Now, my IVA was proposed mid December, It was suggested that I pay 26p /£ to my Creditors, obviously my IP taking some extra money for his own work. This meant my repayments would be affordable at £179 a month for 60 months. You can do the sums, £400 a month wiped off my outgoings, wow!

My IVA was approved early a week ago, in this last week, I have slept, for the first time in a long time – since I first started using Credit back when I was 18 (9 years ago). I have lost weight, I smile more and as mentioned in other posts by other people, the postman generally brings good news now, I no longer hate him.

Listen, what I’m trying to say is, just go for it. Take your time to choose your company, READ THE SMALL PRINT, learn what you can and can’t do with your money under every company you talk to. Do a chart and study which one leaves you in the best position with overtime/bonus/windfalls. All the IVA companies have different rules, some are more flexible then others. 5 Years is a long time to be in an agreement you don’t really like.

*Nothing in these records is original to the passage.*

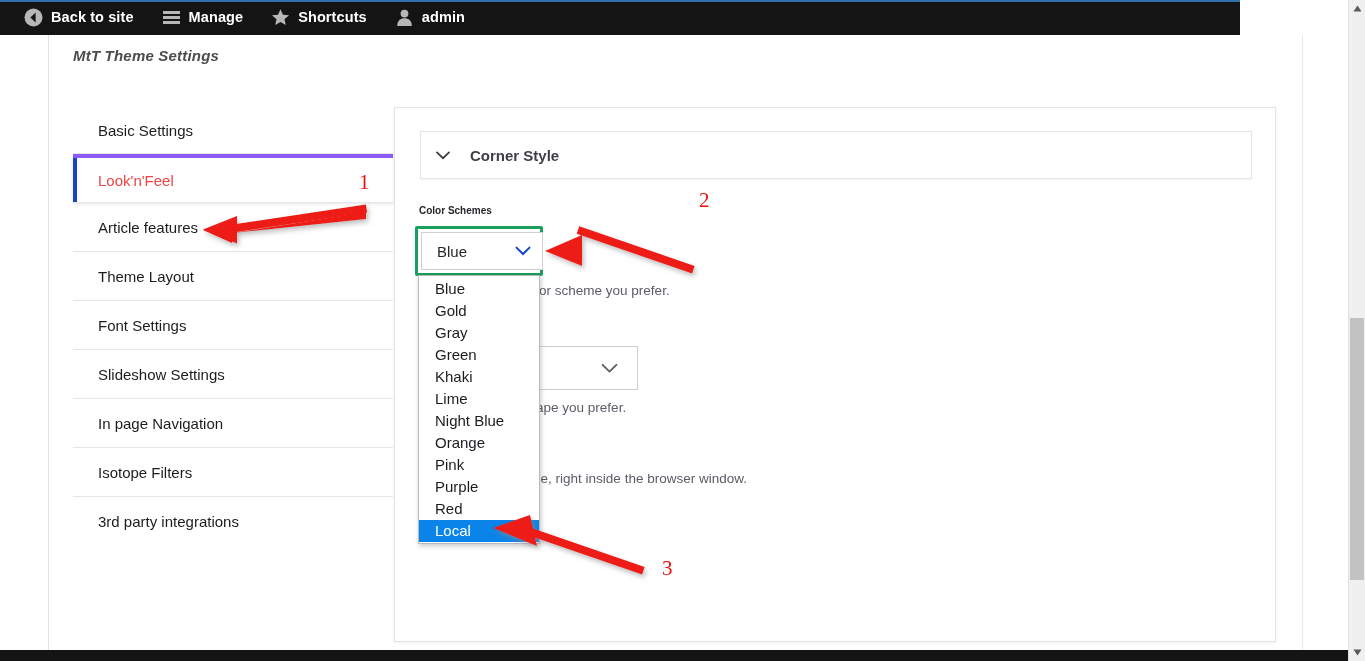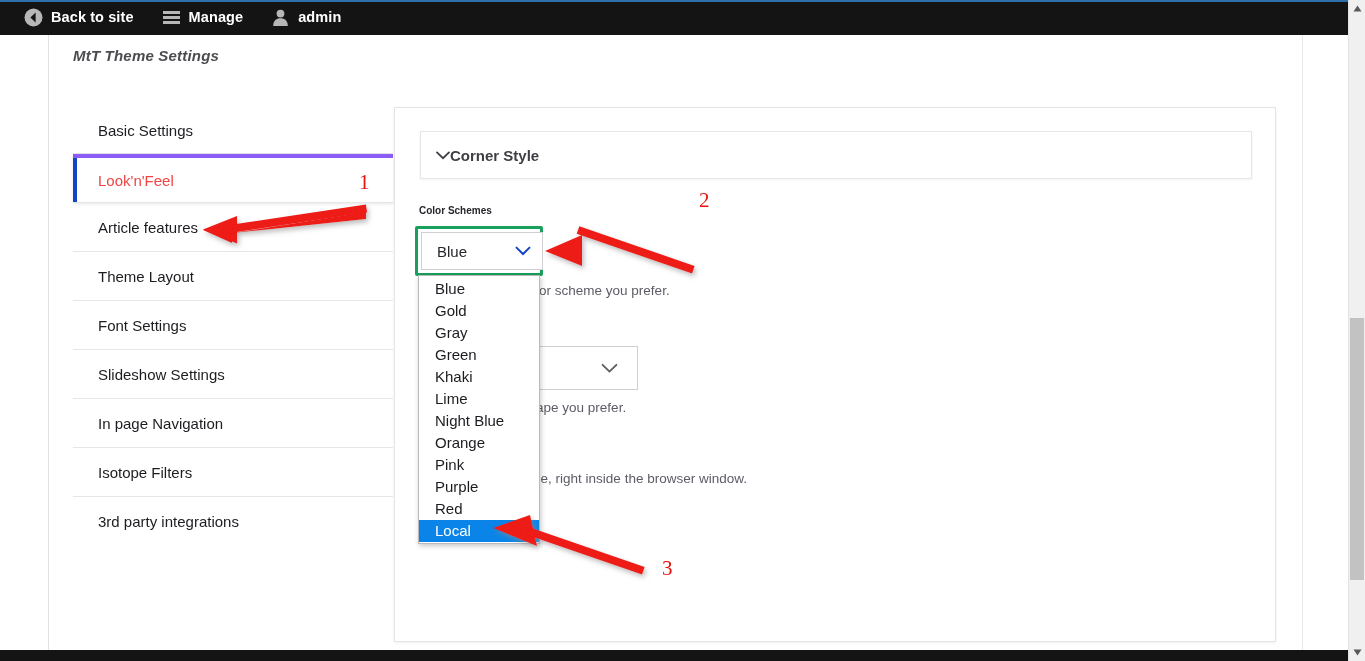--- a/index.html
+++ b/index.html
@@ -14,7 +14,7 @@
   
   .toolbar {
     position: absolute; left: 0; top: 0;
-    width: 1348px; height: 35px;
+    width: 1240px; height: 35px;
     background: #141414;
     display: flex; align-items: center;
     box-sizing: border-box;

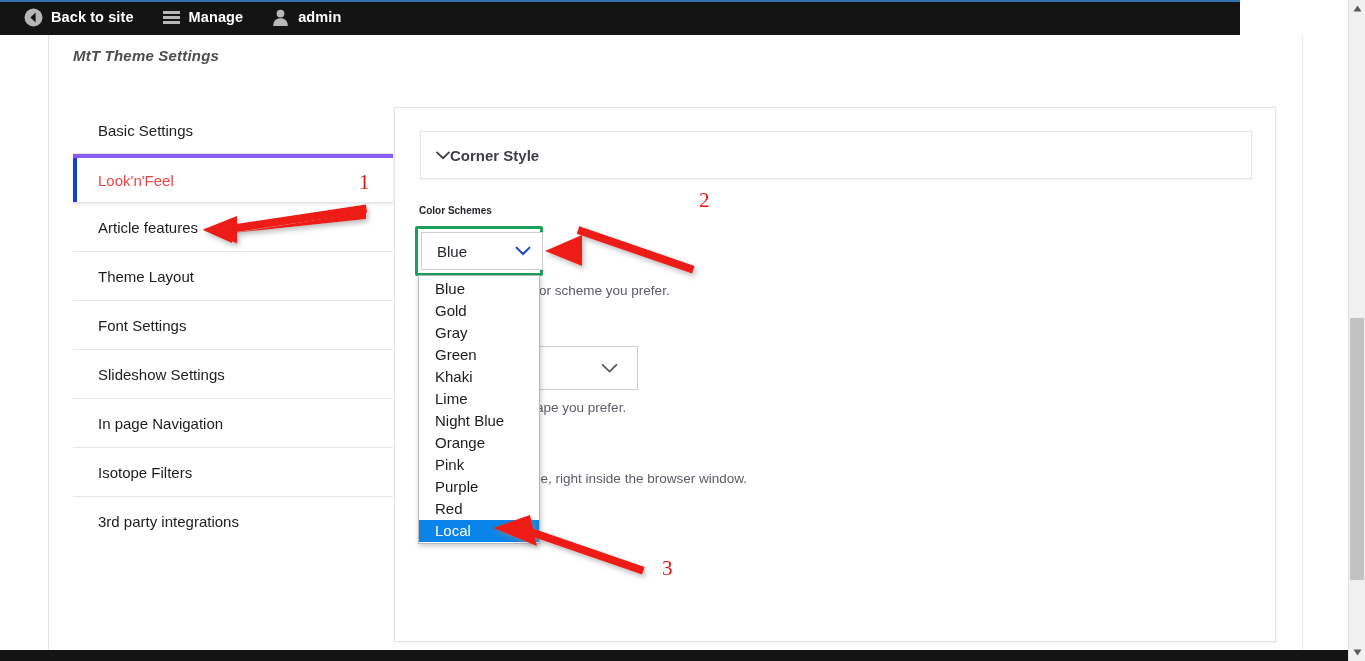--- a/index.html
+++ b/index.html
@@ -241,6 +241,14 @@
       <span class="tb-label">Manage</span>
     </div>
 
+    <div class="tb-item">
+      <span class="tb-icon">
+        <svg width="19" height="19" viewBox="0 0 20 20">
+          <path d="M10 1.2 L12.6 7 L19 7.6 L14.2 11.8 L15.6 18 L10 14.8 L4.4 18 L5.8 11.8 L1 7.6 L7.4 7 Z" fill="#b7b7b7"></path>
+        </svg>
+      </span>
+      <span class="tb-label">Shortcuts</span>
+    </div>
 
     <div class="tb-item">
       <span class="tb-icon">

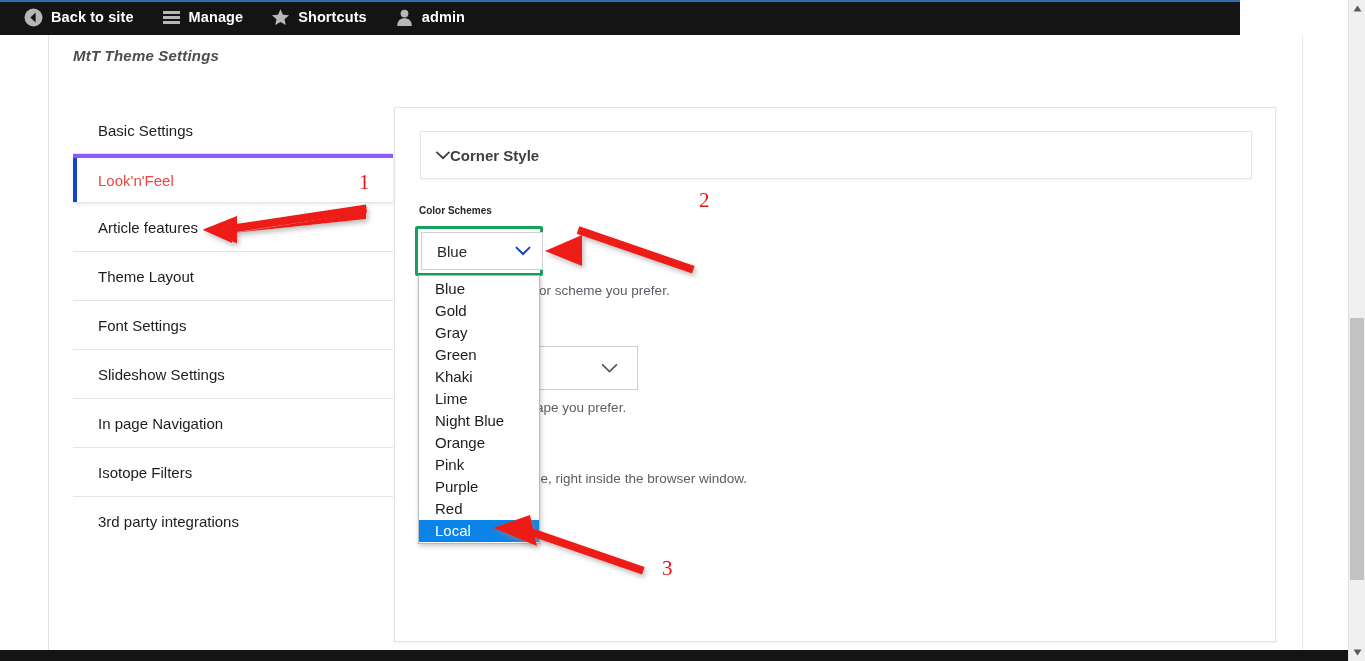--- a/index.html
+++ b/index.html
@@ -101,7 +101,7 @@
     border: 1px solid #e6e6ea;
     box-sizing: border-box;
     display: flex; align-items: center;
-    padding-left: 15px; gap: 0;
+    padding-left: 15px; gap: 20px;
     background: #fff;
     box-shadow: 0 1px 2px rgba(0,0,0,0.05);
     cursor: pointer;

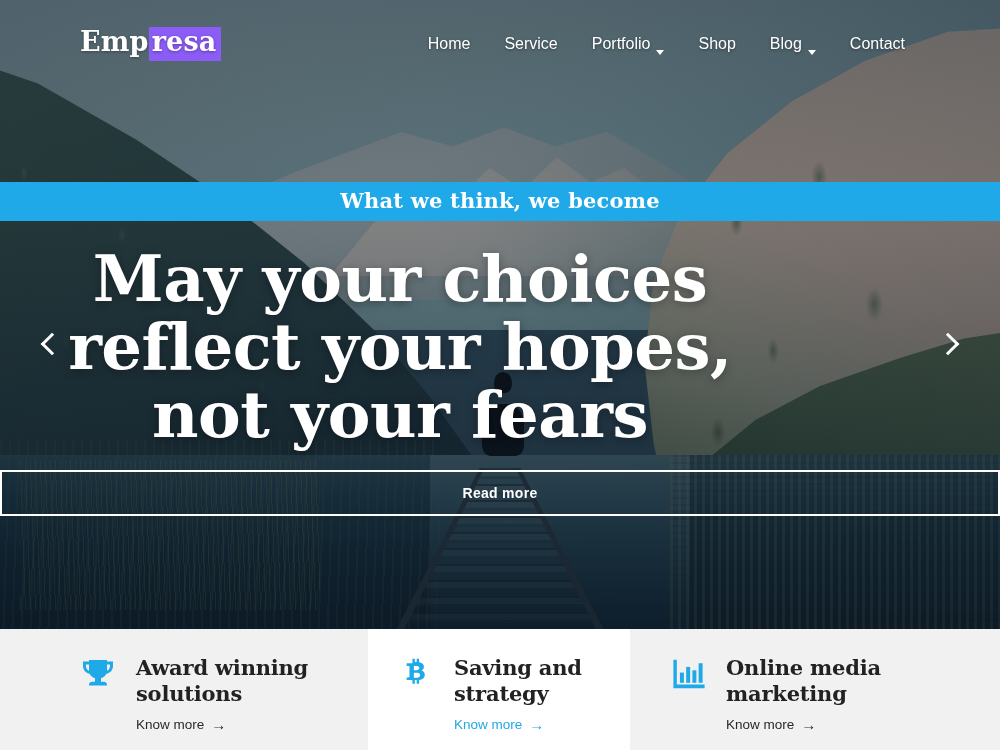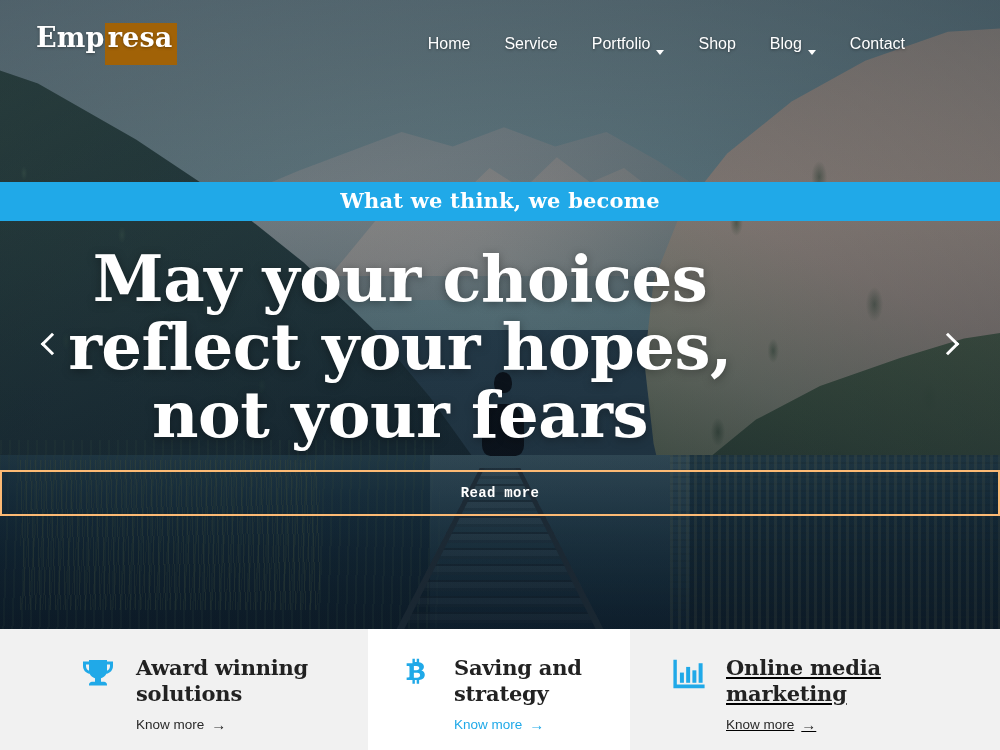--- a/index.html
+++ b/index.html
@@ -168,7 +168,7 @@
     display:flex; align-items:center; z-index:20;
   }
   .logo {
-    margin-left:36px; font-family:"DejaVu Serif", serif;
+    margin-left:80px; font-family:"DejaVu Serif", serif;
     font-size:27px; font-weight:700; color:#fff; letter-spacing:.2px;
     line-height:1; display:flex; align-items:baseline; white-space:nowrap;
     text-shadow:0 1px 3px rgba(0,0,0,.35);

Personally, I looked at 6 different companies before I settled on mine. Don’t be afraid to delay on your proposal – if you are going for an IVA, you’re already in debt, another few weeks spent studying the agreement, collating the paperwork and putting some money to one side from not paying your creditors should help ensure your IVA will be completed successfully.

I know I’m sounding like I know everything, and I know there’s a lot I don’t know. All I am trying to do is offer some advice for those who are going through the hardest part of the IVA process which is having the balls to go ahead and commit to it.